Prof. Fuad Köprülü, 22 Mayıs, 1950’de Dışişleri Bakanlığı’na seçildi. Yeni hükümetin dış siyâseti, onun liderliğinde, Türkiye’ye şerefli bir yer kazandırdı. Millet Meclisi’nin 19 Aralık, 1951’deki toplantısında, siyâsetinin dayandığı temelleri bildirmişti: “Sulh ve emniyyetin muhâfazası, doğru yoldaki bütün milletlere hürmet, istiklâl ve diğer halkların, memleketlerinin tamâmiyyeti.... ve bunlara düşman olanlara karşı şiddetli, cesûrâne vaz'iyyet almak...”. İş başına gelir gelmez, Garb demokrasisine uygun siyâsetiyle Şark’ın başlıca tabyası demek olan Türkiye’nin Atlantik Paktı teşkilâtına alınması için, bu teşkilâta mensup devletlerle siyâsî münâsebetlere girişti. Selefi Necmeddin Sadak tarafından ilk adım atılmıştı; “Amerika’nın Türkiye’ye alâka duyması için acı bir imtihan” diye vasıflandırdığı ve Meclis kürsüsünde kendisinin de müdâfaa ettiği üzre Türkiye’nin Birleşmiş Milletler Askerî Kuvvetleri’ne Kore’de yardımı çok te’sirli olmuştu. 1951 Mayıs’ında Amerika, derhâl, Türkiye’nin Atlantik Paktı teşkilâtına alınmasını tasvip etti; Temmuz’da Büyük Britanya buna râzı oldu ve bu yılın Eylûl’ünde, Atlantik Paktı Konseyi, Ottawa’da, Türkiye’nin, Şimâlî Atlantik Paktı Teşkilâtı’na alınması için ittifakla karâr verdi. Fuad Köprülü’nün bundan sonraki hedefi, Balkan memleketlerinin emniyyete alınması için askerî bir teşkilâtın kurulmasıydı; Yunanistan ve Yugoslavya ile devamlı temas ve çalışmaları sonunda, 25 Şubat, 1953'de Üçlü Pakt, Atina’da ilk şeklini aldı ve bu üç devletin Dışişleri Bakanları, 28 Şubat’ta, Ankara’da, beş yıllık ittifak ve yardım paktını imzâladı; bu arada Türk- Yugoslav ticâret anlaşması da, yine Ankara’da imzâlanmıştır. Köprülü, gelecekteki siyâsetini de zımnen anlatmıştı: İtalya için kapı açıktı.

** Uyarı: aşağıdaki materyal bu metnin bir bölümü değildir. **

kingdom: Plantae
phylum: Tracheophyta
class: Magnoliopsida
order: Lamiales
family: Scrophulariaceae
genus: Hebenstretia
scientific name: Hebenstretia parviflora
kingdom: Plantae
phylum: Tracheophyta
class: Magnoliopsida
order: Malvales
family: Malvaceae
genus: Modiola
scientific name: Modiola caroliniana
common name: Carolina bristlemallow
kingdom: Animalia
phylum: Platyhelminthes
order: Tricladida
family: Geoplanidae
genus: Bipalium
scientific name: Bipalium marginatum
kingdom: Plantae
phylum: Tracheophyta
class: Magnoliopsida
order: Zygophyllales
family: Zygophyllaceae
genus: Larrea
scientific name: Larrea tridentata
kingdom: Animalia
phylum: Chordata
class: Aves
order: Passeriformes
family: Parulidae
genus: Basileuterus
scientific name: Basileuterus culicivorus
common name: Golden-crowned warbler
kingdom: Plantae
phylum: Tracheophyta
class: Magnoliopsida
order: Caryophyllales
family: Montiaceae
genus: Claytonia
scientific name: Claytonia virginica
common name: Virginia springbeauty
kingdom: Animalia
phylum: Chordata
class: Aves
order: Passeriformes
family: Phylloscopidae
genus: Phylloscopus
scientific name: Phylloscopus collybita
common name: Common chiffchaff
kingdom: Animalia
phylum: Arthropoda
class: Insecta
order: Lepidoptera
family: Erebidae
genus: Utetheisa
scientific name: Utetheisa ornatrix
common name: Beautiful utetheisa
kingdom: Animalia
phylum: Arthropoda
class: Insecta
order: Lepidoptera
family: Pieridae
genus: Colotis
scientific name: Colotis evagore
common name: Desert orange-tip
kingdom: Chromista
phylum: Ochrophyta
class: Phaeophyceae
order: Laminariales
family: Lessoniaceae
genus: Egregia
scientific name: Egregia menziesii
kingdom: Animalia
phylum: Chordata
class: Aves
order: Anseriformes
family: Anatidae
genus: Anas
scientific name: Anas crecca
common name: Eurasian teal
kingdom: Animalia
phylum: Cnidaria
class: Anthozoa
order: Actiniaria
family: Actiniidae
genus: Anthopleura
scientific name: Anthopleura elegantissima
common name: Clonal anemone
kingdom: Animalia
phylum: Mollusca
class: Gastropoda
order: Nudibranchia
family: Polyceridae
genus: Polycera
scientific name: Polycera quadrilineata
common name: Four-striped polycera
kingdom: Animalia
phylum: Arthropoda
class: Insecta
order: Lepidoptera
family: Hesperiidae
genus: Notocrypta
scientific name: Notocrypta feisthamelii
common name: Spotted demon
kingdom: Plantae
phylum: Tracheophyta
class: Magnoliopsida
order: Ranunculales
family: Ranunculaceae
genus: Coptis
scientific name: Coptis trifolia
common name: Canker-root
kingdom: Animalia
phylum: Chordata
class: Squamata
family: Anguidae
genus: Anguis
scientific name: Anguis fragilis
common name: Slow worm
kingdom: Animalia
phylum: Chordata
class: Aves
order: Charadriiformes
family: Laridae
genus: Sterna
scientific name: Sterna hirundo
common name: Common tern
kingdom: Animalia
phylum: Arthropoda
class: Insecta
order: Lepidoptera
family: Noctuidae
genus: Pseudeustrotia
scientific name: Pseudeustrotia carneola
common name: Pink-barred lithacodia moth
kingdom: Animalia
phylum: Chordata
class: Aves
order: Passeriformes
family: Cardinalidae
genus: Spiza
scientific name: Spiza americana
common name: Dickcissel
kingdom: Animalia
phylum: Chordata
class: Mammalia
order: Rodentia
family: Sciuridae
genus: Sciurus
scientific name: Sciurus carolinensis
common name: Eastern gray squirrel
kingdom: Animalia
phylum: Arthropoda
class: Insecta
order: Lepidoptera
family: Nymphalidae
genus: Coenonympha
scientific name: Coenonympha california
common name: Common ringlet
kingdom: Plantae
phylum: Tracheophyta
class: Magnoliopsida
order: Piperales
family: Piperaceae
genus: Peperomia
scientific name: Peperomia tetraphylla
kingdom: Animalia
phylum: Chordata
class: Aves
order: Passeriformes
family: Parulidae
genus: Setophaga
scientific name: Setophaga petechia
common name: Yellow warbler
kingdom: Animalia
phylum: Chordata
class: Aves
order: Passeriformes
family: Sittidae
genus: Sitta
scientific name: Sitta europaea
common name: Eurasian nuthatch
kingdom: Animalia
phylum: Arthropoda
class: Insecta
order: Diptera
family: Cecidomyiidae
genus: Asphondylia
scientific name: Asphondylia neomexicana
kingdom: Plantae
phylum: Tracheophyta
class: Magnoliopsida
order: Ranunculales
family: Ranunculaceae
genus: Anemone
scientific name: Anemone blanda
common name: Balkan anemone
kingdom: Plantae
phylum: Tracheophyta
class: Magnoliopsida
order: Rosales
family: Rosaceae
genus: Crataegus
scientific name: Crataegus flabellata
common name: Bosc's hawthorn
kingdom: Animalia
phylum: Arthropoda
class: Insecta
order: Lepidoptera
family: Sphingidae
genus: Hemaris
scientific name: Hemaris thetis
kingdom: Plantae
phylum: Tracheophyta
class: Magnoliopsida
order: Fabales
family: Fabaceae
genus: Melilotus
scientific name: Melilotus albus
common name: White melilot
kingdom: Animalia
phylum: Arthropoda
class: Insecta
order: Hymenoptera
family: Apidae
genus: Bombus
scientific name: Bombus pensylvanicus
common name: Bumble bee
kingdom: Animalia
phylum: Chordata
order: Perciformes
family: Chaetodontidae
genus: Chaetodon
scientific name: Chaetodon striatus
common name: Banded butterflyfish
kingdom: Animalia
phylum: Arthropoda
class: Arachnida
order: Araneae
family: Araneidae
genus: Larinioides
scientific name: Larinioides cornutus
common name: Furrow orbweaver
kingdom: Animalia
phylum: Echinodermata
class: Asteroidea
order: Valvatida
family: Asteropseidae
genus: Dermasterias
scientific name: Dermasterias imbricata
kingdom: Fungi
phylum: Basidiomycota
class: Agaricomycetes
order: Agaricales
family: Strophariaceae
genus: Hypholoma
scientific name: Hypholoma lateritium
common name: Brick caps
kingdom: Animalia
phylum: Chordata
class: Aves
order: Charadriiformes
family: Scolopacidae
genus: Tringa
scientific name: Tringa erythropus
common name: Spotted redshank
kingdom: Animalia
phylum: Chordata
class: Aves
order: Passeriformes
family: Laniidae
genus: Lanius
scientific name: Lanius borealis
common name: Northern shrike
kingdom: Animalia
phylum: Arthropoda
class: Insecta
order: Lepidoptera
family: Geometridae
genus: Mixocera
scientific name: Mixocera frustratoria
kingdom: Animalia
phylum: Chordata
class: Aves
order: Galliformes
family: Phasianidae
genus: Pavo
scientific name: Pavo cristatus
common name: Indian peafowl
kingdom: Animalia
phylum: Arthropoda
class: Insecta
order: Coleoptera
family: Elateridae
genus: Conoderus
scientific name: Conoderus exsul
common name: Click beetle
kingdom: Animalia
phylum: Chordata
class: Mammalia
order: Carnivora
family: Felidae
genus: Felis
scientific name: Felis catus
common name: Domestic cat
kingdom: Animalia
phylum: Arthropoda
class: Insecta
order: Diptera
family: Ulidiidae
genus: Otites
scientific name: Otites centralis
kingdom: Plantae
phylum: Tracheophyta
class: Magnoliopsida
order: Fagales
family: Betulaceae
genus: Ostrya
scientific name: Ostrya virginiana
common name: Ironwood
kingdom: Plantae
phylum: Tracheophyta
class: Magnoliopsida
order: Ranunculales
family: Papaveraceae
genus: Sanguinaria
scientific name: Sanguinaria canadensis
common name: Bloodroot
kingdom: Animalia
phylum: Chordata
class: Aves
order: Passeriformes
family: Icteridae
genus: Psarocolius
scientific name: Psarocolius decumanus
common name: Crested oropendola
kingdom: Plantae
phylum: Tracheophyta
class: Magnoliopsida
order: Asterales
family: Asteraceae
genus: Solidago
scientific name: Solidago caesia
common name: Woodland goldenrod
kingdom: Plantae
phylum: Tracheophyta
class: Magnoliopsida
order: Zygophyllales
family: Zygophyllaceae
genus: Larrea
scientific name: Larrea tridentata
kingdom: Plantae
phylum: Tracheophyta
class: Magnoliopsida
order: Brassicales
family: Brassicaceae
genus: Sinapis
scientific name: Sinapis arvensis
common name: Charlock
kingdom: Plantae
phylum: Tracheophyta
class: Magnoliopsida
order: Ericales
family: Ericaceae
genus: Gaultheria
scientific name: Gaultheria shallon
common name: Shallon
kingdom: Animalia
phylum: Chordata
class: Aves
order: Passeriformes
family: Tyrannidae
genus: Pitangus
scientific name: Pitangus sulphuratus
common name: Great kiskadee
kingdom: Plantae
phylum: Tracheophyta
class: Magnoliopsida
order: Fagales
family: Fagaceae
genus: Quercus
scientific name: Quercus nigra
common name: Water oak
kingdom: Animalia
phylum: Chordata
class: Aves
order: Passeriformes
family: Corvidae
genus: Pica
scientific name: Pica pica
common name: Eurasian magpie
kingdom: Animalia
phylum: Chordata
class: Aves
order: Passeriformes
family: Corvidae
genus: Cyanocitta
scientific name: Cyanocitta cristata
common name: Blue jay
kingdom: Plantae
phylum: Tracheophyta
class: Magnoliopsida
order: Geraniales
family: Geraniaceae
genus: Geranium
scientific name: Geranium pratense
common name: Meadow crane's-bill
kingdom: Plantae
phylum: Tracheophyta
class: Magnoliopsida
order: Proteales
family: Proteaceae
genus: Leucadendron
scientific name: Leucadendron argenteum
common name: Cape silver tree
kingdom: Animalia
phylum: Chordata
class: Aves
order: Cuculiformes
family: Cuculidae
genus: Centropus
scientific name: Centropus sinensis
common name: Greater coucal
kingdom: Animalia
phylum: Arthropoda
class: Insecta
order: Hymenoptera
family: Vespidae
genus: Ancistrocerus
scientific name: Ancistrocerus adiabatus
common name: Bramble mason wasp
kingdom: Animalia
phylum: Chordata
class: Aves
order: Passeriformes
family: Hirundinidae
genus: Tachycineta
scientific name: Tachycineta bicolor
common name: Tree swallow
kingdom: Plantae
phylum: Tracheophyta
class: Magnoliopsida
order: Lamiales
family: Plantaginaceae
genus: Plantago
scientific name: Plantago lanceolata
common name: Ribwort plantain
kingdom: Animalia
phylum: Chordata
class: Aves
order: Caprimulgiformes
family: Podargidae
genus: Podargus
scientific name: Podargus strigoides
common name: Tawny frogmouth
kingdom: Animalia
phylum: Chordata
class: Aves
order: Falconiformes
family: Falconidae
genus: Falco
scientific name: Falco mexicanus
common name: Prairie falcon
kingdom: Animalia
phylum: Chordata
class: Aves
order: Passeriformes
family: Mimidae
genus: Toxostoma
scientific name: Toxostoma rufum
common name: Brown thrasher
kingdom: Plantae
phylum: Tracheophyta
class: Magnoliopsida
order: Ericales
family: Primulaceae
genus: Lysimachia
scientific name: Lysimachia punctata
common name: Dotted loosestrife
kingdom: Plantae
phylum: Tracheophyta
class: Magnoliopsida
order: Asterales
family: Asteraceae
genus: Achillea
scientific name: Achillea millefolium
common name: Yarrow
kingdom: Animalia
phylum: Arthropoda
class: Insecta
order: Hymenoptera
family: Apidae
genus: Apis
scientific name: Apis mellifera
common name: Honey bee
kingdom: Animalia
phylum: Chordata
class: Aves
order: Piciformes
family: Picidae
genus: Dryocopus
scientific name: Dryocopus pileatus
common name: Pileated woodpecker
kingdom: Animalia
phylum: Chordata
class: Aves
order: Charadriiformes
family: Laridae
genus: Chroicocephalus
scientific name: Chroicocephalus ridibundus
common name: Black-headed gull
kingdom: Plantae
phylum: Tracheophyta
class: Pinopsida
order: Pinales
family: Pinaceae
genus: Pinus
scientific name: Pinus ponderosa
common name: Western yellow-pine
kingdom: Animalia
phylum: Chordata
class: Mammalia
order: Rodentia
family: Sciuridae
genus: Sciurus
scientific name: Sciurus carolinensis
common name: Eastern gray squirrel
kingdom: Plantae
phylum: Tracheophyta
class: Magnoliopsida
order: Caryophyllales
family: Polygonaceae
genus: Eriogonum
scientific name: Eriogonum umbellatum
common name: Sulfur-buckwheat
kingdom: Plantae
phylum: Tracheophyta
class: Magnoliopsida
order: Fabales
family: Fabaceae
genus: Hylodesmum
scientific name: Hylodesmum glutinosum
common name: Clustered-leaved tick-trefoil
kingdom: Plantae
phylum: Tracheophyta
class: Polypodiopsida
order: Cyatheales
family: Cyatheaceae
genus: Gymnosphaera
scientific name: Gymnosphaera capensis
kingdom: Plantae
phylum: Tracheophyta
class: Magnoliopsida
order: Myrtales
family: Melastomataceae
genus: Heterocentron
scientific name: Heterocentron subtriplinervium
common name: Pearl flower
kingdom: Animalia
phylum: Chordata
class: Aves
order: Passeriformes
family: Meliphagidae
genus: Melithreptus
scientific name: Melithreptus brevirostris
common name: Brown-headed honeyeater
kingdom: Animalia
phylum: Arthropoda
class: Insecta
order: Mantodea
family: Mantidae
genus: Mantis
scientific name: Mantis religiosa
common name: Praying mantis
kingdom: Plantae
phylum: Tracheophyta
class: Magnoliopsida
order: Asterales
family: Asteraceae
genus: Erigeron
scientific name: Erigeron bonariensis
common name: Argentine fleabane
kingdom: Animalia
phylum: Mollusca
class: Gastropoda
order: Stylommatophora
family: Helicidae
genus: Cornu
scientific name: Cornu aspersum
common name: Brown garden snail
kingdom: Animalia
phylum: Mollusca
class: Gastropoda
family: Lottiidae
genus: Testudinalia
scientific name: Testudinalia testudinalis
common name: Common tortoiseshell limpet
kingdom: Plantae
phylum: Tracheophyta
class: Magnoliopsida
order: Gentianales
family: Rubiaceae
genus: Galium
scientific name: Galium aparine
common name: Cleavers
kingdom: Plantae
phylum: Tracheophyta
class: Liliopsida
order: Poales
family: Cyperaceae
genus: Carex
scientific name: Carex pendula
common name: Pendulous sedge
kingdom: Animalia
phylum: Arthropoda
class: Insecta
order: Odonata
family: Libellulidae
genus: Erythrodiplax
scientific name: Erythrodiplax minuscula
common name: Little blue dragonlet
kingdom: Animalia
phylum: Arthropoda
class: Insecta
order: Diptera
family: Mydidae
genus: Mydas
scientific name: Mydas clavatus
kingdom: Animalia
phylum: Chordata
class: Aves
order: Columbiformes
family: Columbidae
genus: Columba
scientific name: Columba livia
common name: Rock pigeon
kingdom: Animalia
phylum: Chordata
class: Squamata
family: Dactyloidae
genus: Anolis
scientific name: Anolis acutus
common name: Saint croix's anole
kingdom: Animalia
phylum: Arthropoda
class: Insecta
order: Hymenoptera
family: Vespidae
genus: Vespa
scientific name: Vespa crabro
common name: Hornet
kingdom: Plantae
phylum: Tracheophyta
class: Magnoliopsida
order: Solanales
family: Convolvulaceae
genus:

Köprülü, iktidâra geçtikten iki-üç yıl sonra vaadlarını unutan, programını tatbik etmeyen kendi partisini, ta’kîb ettiği siyâsetten uzaklaştırma husûsundaki gayret ve mücâdelelerden sonra, 5 Temmuz, 1957’de Demokrat Parti’den resmen isti'fâ ile siyâsî fikir ve tenkidlerini günlük gazetelerde, makäleleri vâsıtasiyle neşretmeğe başladı. Yine 1957’ de Hürriyet Partisi’ndc de bir müddet çalışmıştır.

Prof. Fuad Köprülü, 27 Ağustos, 1960’da, en sevdiği varlık olan annesi Hatice Hanım’ı kaybetmişti. Bu acı hâdiseden hemen az sonra, en derin iztiraplar içinde yaşadığı o günlerde, 6-7 Eylül hâdiselerinde suçlu görüldüğü bahanesiyle tevkif ve Yassıada’ya sevkedildi. Bu münâsebetle, Amerika’nın muhtelif üniversitelerine mensup dokuz Profesör’ün, Harvard’dan H.A.R. Gibb, Columbia’dan T. Halasi-Kun, D. R. Rustow, J. Schacht, Utah’dan F. R. Latimer, Washington’dan N. N. Poppe, Michigan’dan J. Steward-Robinson, California’dan A. Tietze, Princcton’dan W. Thomas’ın imzâsıyle, Cemal Gürsel’e —birer kopyası Ankara ve İstanbul gazetelerinin hepsine— 14 Ekim, 1960 tarihli bir mektup gönderilmişti. Bunda, “Türk kânunlarının adâleti yerine getireceğinden şüphe etmeyerek, dünya çapında meşhur, doğruluğu inkâr götürmez, devlet idâresinde mâhir ve Türkiye’nin Şimâlî Atlantik Paktı Teşkilâtı’na girmesini te’min eden şerefli arkadaşları Prof. Fuad Köprülü hakkında, acele olarak Millî Birlik Komitesi’nin dikkatini çekmek istediklerini” bildirmişlerdir. 1961 Ocak ayı başında, suçlu görülmediğinden serbest bırakıldıysa da, bu dört aylık mevkufluk, onda, rûhen ve bedenen sarsıntı yapmamış değildir.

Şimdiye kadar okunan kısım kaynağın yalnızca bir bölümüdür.